Esto se lo dije a un grupo de periodistas en una de estas fiestas hace unas semanas. rentrée En el otoño político de Berlín, líder socialdemócrata y ministro de la coalición Merz. Le preguntamos si ya había hablado con Sánchez y respondió que sí, que Sánchez le había llamado y que la conversación no era sobre los incendios geopolíticos en Europa y el mundo (Gaza, Ucrania, Trump…) sino sobre el catalán en la UE. Los periodistas del grupo entre platos de salchichas y jarras de cerveza sonrieron. El presidente explicó que su partido, el SPD, apoyaba a sus colegas españoles en esta empresa, pero que ahora se trataba de convencer a la Canciller y a su partido, la CDU, y que no era fácil.
Unos días después de la fiesta, Merz viajó a Madrid y reiteró su escepticismo en la rueda de prensa tras reunirse con Sánchez en La Moncloa: «Cualquier lenguaje complementario». [en la UE] Por supuesto, la necesidad de traducciones se está multiplicando”. Al mismo tiempo, ofreció una solución: “Un día, gracias a la inteligencia artificial, ya no necesitaremos intérpretes”. Ahora Alemania firma una declaración conjunta con España. Y en él, ambos países se reúnen para “encontrar una respuesta a la petición española de reconocer sus lenguas oficiales, distintas del español, como lenguas oficiales en la Unión Europea de forma aceptable para todos los Estados miembros”.
¿Qué ha cambiado? ¿Por qué Alemania, un país que ve en España un país clave en Europa para la implantación oficial del catalán en las instituciones, ha decidido firmar esta declaración?

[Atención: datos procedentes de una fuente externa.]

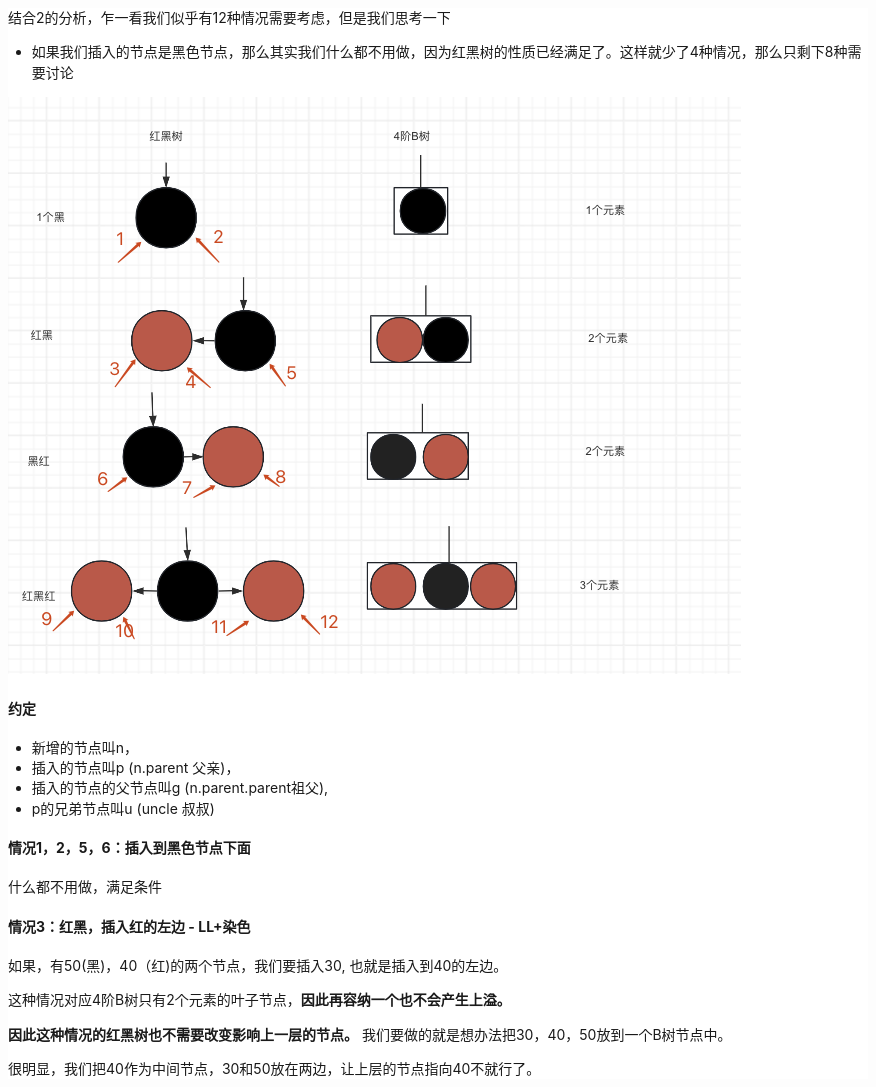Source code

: 结合2的分析，乍一看我们似乎有12种情况需要考虑，但是我们思考一下

* 如果我们插入的节点是黑色节点，那么其实我们什么都不用做，因为红黑树的性质已经满足了。这样就少了4种情况，那么只剩下8种需要讨论

![1708090520575](image/7.红黑树/1708090520575.png)

#### 约定

* 新增的节点叫n，
* 插入的节点叫p (n.parent 父亲)，
* 插入的节点的父节点叫g (n.parent.parent祖父),
* p的兄弟节点叫u (uncle 叔叔)

#### 情况1，2，5，6：插入到黑色节点下面

什么都不用做，满足条件

#### 情况3：红黑，插入红的左边 - LL+染色

如果，有50(黑)，40（红)的两个节点，我们要插入30, 也就是插入到40的左边。

这种情况对应4阶B树只有2个元素的叶子节点，**因此再容纳一个也不会产生上溢。**

**因此这种情况的红黑树也不需要改变影响上一层的节点。** 我们要做的就是想办法把30，40，50放到一个B树节点中。

很明显，我们把40作为中间节点，30和50放在两边，让上层的节点指向40不就行了。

El portavoz del Gobierno federal, Stefan Kornelius, dijo por teléfono el viernes: «Estamos trabajando en ello y todavía vemos muchas cosas por resolver. El problema fundamental de que nos atenemos a la opinión jurídica de que este asunto debe decidirse por unanimidad en el Consejo no ha cambiado».
No, Merz no ha cambiado fundamentalmente su posición, pero sí ha aceptado abrir un diálogo de resultado incierto, que no le cuesta nada políticamente, es gratuito, pero abre un camino hacia una solución para su homólogo español. La Canciller demócrata cristiana y su coalición no quieren más disturbios en Europa, siempre que puedan evitarlos y siempre dentro de unos límites. no lo dicen JaEl sí definitivo al catalán que le gustaría al Madrid. Pero tampoco pronuncian un Noel no que cerraría el caso y llevaría potencialmente a Sánchez a una crisis incurable con su socio independentista Carles Puigdemont.
Es, como dicen los alemanes, un No: al mismo tiempo Ja Y Nosi y no. Y si, con eso Sí, Merz se ha movido, una cosa está clara: lo hace más por Pedro Sánchez, su colega en el Consejo Europeo, que por el catalán.